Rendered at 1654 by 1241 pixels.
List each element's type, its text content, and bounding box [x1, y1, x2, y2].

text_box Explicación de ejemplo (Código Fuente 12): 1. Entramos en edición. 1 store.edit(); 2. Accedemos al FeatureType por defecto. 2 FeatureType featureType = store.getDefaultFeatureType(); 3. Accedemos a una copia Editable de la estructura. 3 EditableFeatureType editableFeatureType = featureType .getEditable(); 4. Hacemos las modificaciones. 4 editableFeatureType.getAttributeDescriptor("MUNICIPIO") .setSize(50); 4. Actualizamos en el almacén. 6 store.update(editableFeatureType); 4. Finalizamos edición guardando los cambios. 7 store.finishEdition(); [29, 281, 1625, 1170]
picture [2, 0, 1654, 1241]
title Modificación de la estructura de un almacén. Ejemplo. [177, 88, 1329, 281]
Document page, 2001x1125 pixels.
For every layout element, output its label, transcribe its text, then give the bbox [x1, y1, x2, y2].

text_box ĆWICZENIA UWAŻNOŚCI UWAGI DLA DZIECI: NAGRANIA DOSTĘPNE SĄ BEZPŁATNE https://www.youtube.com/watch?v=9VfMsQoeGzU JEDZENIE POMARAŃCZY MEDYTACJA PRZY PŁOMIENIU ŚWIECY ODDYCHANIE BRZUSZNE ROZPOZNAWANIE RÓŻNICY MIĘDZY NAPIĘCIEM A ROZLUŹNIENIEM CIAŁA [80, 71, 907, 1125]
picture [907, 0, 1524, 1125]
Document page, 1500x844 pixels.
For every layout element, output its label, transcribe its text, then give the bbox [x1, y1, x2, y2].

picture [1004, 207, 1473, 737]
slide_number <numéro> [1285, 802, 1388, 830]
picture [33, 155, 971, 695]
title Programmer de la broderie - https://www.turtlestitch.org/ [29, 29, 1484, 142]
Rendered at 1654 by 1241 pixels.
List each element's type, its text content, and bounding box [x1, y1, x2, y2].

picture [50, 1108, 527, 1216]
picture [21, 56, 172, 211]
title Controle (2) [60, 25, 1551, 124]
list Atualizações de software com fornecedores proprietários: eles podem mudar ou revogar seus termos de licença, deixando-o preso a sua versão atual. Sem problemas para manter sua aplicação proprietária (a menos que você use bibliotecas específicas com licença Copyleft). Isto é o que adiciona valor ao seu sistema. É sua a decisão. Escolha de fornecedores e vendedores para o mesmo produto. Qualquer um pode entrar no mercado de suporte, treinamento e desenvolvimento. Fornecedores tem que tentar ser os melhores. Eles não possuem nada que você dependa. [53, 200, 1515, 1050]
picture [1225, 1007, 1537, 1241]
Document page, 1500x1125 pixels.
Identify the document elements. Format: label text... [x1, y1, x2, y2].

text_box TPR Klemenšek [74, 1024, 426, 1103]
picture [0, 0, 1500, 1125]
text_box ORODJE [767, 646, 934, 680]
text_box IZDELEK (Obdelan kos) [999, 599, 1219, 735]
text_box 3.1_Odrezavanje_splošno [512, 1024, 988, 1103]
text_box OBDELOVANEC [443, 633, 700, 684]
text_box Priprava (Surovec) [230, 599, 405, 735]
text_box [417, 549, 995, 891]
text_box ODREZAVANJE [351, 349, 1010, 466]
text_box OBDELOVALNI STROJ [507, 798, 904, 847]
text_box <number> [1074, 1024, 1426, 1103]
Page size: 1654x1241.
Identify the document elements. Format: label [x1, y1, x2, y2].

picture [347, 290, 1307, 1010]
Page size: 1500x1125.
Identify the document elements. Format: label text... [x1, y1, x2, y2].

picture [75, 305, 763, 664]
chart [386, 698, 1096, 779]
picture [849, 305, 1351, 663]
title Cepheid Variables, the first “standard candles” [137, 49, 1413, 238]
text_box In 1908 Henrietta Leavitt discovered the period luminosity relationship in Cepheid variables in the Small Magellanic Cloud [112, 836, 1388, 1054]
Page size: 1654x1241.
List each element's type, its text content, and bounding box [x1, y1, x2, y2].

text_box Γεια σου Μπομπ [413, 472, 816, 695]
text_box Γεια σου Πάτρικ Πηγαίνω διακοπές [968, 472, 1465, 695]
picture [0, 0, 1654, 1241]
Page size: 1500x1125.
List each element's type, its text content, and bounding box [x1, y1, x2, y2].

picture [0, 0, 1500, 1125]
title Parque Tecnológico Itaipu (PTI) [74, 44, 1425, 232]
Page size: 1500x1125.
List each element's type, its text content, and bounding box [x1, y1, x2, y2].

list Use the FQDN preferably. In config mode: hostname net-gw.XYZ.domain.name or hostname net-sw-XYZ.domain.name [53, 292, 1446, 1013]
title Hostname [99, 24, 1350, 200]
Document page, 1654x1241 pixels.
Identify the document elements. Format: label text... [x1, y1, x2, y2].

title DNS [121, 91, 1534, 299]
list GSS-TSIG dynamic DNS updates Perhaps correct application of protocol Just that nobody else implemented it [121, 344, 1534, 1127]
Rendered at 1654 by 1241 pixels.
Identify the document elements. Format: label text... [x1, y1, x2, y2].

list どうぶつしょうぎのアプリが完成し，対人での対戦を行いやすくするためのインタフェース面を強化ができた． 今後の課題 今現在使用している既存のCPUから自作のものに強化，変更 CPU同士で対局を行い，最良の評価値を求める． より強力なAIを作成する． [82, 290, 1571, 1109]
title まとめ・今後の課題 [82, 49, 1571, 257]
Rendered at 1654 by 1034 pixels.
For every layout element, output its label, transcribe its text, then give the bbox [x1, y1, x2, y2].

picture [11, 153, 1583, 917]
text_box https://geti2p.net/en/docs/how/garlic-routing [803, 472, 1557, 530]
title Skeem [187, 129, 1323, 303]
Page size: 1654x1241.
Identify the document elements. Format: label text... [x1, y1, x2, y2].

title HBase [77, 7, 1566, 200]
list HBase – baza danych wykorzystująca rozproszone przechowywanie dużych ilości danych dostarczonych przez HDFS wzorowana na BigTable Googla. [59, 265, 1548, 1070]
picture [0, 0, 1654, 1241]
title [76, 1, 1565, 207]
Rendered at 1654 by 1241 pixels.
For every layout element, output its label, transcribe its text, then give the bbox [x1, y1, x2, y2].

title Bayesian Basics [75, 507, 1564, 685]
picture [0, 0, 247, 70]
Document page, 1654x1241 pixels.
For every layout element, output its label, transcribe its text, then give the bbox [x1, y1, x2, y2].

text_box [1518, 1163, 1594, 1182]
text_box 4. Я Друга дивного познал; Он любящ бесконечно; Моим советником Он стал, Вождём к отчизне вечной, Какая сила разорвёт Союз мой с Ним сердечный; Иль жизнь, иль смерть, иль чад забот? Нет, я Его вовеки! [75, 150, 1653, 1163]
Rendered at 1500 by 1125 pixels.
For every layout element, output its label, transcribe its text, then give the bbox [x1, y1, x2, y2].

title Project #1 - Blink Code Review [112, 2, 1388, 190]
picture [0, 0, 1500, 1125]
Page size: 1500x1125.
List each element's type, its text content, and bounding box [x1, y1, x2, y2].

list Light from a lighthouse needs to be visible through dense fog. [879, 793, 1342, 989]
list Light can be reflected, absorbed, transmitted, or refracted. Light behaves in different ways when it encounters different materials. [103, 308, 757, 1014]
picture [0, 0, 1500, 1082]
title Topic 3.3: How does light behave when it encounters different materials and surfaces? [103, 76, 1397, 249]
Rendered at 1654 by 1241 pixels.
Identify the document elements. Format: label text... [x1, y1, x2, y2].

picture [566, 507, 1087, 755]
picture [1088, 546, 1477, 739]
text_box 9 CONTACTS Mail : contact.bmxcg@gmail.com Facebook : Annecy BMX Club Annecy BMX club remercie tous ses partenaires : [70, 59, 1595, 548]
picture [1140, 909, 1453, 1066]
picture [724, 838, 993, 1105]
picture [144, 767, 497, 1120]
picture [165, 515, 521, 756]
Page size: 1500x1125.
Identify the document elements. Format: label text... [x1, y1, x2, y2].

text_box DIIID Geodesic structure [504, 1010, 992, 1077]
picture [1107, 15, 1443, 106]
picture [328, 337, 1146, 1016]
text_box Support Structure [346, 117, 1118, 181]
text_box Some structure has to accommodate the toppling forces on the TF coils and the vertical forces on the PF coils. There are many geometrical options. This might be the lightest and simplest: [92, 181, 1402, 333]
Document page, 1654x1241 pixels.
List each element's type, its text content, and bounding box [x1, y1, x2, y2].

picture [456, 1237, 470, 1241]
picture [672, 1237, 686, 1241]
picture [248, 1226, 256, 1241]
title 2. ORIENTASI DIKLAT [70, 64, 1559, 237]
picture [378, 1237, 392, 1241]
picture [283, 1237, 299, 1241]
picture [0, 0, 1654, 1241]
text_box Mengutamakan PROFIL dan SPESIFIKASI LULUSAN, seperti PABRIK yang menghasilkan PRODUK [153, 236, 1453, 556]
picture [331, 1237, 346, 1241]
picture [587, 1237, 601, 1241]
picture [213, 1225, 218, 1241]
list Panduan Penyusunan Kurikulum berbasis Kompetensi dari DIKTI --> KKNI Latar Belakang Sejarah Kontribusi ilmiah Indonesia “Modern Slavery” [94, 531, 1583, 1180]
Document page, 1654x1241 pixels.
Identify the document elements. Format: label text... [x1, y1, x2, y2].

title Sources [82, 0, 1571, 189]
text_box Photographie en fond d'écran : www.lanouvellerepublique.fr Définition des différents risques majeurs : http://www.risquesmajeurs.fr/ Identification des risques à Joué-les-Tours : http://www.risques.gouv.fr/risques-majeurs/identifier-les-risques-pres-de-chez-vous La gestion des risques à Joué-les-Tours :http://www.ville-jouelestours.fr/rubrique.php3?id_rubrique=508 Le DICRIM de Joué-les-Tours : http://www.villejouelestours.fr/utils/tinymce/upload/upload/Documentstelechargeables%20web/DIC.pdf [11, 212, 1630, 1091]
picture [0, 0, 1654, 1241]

● **JOB**
Can you repeat the lines from the one containing "Document page, 1500x844 pixels." through the one containing "picture [33, 155, 971, 695]", substituting "write out" for "transcribe" and leaving everything else unchanged?

● **REPLY**
Document page, 1500x844 pixels.
For every layout element, output its label, write out its text, then give the bbox [x1, y1, x2, y2].

picture [1004, 207, 1473, 737]
slide_number <numéro> [1285, 802, 1388, 830]
picture [33, 155, 971, 695]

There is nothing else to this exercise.